Search code examples
reinforcement-learningsarsa

Understanding linear, gradient-descent Sarsa (based on Sutton & Barto)


I'm trying to implement linear gradient-descent Sarsa based on Sutton & Barto's Book, see the algorithm in the picture below.

However, I struggle to understand something in the algorithm:

  • Is the dimension of w and z independent of how many different actions can be taken? It seems in the book they have dimension equal to the number of features, which I would say is independent on how many actions.
  • Is there a w and a z for each action? Also, I cannot see in the book that this should be the case.
  • If I am right in the two bullets above, then I cannot see how the index list F_a will depend on the actions, and therefore I cannot see how the action-value function q_a can depend on the actions (see the lines marked with yellow below in the algorithm) But the action-value must depend on the actions. So there is something I am not getting...

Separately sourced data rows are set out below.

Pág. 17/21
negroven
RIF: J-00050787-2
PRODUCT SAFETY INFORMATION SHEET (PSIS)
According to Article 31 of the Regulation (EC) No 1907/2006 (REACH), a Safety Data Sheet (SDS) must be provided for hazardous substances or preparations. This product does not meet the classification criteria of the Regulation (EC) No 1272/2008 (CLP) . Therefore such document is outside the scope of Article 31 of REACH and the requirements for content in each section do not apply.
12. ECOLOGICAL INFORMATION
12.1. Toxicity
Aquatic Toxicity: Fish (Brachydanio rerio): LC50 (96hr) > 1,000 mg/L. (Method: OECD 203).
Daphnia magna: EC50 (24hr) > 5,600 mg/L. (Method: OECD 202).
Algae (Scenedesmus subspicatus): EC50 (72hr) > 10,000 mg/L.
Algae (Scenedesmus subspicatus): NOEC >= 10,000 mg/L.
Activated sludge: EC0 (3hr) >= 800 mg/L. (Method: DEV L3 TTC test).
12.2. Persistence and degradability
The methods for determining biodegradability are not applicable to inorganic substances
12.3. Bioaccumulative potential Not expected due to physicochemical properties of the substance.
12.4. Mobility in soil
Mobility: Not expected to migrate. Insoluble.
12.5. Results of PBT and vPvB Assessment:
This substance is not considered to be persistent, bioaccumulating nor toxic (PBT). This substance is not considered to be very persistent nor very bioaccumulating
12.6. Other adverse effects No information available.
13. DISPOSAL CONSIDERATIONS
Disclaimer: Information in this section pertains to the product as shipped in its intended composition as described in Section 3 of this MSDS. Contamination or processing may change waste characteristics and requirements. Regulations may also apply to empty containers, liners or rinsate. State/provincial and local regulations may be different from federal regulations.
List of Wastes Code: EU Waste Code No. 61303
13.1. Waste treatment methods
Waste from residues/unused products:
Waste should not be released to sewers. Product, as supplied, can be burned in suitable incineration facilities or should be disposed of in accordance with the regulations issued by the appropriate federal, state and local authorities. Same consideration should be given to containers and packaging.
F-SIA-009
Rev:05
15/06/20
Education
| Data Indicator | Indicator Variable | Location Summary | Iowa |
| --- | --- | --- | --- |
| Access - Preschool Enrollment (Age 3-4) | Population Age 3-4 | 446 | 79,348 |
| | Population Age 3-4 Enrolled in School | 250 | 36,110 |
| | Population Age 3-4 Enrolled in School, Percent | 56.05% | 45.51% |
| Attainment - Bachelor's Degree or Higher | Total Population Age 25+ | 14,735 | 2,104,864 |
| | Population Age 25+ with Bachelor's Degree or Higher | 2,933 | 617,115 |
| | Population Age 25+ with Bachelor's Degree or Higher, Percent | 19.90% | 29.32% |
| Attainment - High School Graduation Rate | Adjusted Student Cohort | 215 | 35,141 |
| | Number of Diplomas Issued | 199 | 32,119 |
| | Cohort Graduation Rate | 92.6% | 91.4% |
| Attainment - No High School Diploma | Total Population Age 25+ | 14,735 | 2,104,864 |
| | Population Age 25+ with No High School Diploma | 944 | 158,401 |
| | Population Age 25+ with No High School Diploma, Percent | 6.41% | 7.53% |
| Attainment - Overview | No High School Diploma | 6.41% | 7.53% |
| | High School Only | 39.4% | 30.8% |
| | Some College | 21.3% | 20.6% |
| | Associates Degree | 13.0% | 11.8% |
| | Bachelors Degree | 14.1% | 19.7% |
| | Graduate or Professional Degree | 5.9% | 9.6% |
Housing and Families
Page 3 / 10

I hope anyone can help clarifying this for me :)

Sarsa algo


Solution

  • w is the weight vector for the function approximator. The function you are approximating is Q(s,a), the action-value function, which tells you the value of taking an action in a state. Its up to you to define the weights, but yes, you're right, you need to think about how you want to represent the actions in the weights. One way might be to define a set of state features, then instantiate them once per action (multiple separate w vectors). For convenience's sake, you could then concatenate these vectors into one big w, because you know that only chunks of weight vector that were activated by a state-action pair's features would be updated. Having multiple disjoint sets of state features per action is a lot of weights if the action space is large though, so you might compress multiple actions into different scalar values of a single weight. If the true Q values are close between actions, you'll be able to perform just as well, and you'll actually learn faster because there are fewer weights that need to be optimized. The representation is flexible. It's up to you!

    I encourage you to look at the algorithm as written in the second edition of the book (drafts are available from the authors' sites). The notation is clearer. The algorithm you posted is actually a lambda return method, which you can read about in chapter 12 (z is an eligibility trace, it has the same dimension as w and isn't critical to the question you are asking). Episodic semi-gradient Sarsa, the same algorithm minus some bells and whistles, appears in section 10.1.